**Data records**:
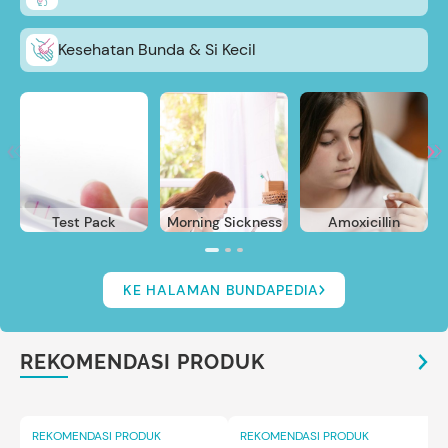
Kesehatan Bunda & Si Kecil
Test Pack
Morning Sickness
Amoxicillin
KE HALAMAN BUNDAPEDIA
REKOMENDASI PRODUK
REKOMENDASI PRODUK
REKOMENDASI PRODUK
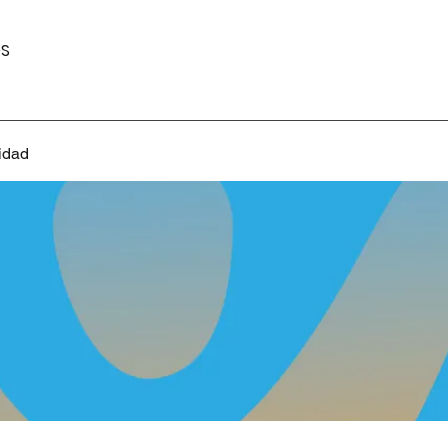
S
idad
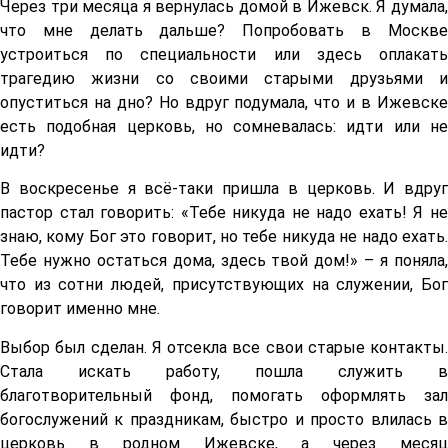
Через три месяца я вернулась домой в Ижевск. Я думала,
что мне делать дальше? Попробовать в Москве
устроиться по специальности или здесь оплакать
трагедию жизни со своими старыми друзьями и
опуститься на дно? Но вдруг подумала, что и в Ижевске
есть подобная церковь, но сомневалась: идти или не
идти?
В воскресенье я всё-таки пришла в церковь. И вдруг
пастор стал говорить: «Тебе никуда не надо ехать! Я не
знаю, кому Бог это говорит, но тебе никуда не надо ехать.
Тебе нужно остаться дома, здесь твой дом!» – я поняла,
что из сотни людей, присутствующих на служении, Бог
говорит именно мне.
Выбор был сделан. Я отсекла все свои старые контакты.
Стала искать работу, пошла служить в
благотворительный фонд, помогать оформлять зал
богослужений к праздникам, быстро и просто влилась в
церковь в родном Ижевске, а через месяц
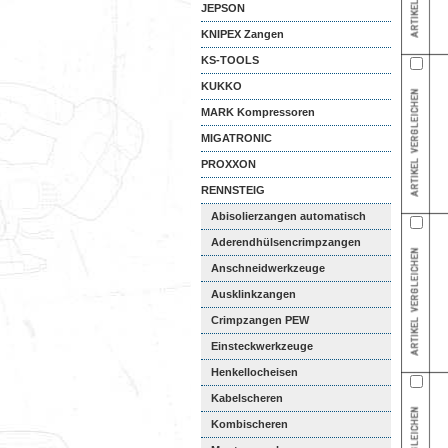
JEPSON
KNIPEX Zangen
KS-TOOLS
KUKKO
MARK Kompressoren
MIGATRONIC
PROXXON
RENNSTEIG
Abisolierzangen automatisch
Aderendhülsencrimpzangen
Anschneidwerkzeuge
Ausklinkzangen
Crimpzangen PEW
Einsteckwerkzeuge
Henkellocheisen
Kabelscheren
Kombischeren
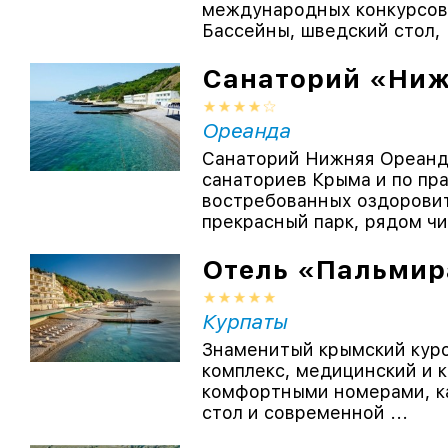
международных конкурсов 
Бассейны, шведский стол, .
Санаторий «Ниж
Ореанда
Санаторий Нижняя Ореанда
санаториев Крыма и по пр
востребованных оздоровит
прекрасный парк, рядом чи
Отель «Пальмир
Курпаты
Знаменитый крымский куро
комплекс, медицинский и 
комфортными номерами, к
стол и современной ...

**Aim of the task**: Filter the records above for lines with "ехать".

**Task result**:
пастор стал говорить: «Тебе никуда не надо ехать! Я не
знаю, кому Бог это говорит, но тебе никуда не надо ехать.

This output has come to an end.